PASSAGE SHOWN:
• • •

The television recording system and the stereo sound system are not appliances or musical instruments within the meaning of those terms as used in 11 U.S.C. § 522(f)(2)(A).

The court cannot, however, think of any sound reason, and none has been offered by the defendant, why in the year 1980, considering its wide acceptance and use as a source of family entertainment and enjoyment, the stereo sound system should not be considered “household goods,” under 11 U.S.C. § 522(f)(2)(A).

*432The television recording system serves much the same purpose as the stereo system. The principal and only real distinction is that the television recorder reproduces visual images as well as sound. That alone should not disqualify it as goods of the household if the stereo so qualifies.

• • •

RECORD EXTRACTS:
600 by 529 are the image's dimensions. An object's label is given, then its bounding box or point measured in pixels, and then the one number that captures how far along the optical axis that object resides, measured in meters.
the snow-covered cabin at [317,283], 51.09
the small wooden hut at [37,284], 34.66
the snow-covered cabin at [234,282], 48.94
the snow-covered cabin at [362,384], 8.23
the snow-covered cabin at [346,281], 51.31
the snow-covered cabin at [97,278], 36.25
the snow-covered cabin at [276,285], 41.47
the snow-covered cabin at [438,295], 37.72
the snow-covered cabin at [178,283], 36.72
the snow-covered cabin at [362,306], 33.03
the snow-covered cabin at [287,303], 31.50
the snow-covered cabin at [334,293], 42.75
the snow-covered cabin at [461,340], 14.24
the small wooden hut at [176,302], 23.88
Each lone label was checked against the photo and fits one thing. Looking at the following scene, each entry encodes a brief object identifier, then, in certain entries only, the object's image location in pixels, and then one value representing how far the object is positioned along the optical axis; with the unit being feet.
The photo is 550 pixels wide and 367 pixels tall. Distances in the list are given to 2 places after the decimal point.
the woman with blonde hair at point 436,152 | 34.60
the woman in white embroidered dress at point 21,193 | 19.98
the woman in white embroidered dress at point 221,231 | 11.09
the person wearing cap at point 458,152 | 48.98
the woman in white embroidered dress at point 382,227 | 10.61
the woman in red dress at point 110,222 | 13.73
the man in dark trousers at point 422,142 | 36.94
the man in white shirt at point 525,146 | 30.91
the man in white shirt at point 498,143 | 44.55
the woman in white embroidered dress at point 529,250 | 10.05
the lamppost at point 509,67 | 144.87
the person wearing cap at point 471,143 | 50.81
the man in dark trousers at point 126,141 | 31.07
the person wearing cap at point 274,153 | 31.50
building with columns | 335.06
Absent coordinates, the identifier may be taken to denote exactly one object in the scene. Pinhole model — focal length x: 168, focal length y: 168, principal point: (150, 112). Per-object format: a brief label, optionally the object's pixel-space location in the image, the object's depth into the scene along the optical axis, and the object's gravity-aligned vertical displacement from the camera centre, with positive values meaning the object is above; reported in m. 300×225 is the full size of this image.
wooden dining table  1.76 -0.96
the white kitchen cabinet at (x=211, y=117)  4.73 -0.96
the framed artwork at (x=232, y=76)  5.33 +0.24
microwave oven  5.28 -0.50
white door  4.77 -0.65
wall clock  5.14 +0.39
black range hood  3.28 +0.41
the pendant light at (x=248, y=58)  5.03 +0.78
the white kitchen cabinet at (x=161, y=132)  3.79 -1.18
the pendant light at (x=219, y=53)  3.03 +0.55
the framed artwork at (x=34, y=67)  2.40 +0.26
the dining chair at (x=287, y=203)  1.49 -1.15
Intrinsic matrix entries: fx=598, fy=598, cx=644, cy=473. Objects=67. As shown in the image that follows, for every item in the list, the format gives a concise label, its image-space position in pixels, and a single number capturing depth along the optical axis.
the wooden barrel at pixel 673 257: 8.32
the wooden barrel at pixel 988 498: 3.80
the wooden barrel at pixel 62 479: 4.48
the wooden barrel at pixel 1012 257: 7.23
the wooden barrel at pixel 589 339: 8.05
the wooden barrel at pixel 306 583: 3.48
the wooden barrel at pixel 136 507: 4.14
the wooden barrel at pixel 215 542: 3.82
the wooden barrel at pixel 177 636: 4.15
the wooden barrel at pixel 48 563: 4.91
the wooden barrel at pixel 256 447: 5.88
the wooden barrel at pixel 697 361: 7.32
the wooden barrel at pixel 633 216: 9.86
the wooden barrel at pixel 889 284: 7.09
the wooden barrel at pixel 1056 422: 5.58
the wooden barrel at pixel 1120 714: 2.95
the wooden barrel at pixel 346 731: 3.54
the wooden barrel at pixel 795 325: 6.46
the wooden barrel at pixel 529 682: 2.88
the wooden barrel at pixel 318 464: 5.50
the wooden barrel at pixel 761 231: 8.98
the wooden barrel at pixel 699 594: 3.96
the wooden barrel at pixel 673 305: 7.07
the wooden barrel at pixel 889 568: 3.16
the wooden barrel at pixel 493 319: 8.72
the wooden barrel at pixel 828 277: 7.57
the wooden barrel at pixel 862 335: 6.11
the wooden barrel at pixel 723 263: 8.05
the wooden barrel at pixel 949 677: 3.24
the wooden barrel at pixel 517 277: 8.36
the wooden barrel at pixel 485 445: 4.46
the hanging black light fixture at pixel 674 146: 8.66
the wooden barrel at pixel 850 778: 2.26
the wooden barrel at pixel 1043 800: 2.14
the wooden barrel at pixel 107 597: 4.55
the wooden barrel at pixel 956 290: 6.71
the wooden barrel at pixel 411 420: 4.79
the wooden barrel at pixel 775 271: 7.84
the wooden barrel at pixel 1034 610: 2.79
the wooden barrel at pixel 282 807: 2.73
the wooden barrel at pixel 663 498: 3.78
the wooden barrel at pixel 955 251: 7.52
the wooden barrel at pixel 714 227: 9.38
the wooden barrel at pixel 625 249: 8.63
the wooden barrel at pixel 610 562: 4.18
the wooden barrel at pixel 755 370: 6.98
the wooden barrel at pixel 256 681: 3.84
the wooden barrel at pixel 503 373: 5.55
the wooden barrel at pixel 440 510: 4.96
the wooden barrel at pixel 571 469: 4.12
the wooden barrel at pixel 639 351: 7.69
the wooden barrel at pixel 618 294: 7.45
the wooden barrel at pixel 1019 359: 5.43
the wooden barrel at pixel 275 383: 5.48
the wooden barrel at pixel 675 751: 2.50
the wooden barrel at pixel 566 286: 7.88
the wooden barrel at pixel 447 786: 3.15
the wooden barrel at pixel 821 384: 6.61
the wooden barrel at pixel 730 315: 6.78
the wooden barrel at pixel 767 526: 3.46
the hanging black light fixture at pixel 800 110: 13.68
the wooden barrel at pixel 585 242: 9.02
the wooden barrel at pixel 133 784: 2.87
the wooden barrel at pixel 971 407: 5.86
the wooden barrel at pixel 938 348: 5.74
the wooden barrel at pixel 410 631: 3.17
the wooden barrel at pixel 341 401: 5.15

• • •

WORK REQUIRED: Reproduce the court passage on household goods word for word, from its first sentence to its last.

WRITTEN ANSWER:
The television recording system and the stereo sound system are not appliances or musical instruments within the meaning of those terms as used in 11 U.S.C. § 522(f)(2)(A).

The court cannot, however, think of any sound reason, and none has been offered by the defendant, why in the year 1980, considering its wide acceptance and use as a source of family entertainment and enjoyment, the stereo sound system should not be considered “household goods,” under 11 U.S.C. § 522(f)(2)(A).

*432The television recording system serves much the same purpose as the stereo system. The principal and only real distinction is that the television recorder reproduces visual images as well as sound. That alone should not disqualify it as goods of the household if the stereo so qualifies.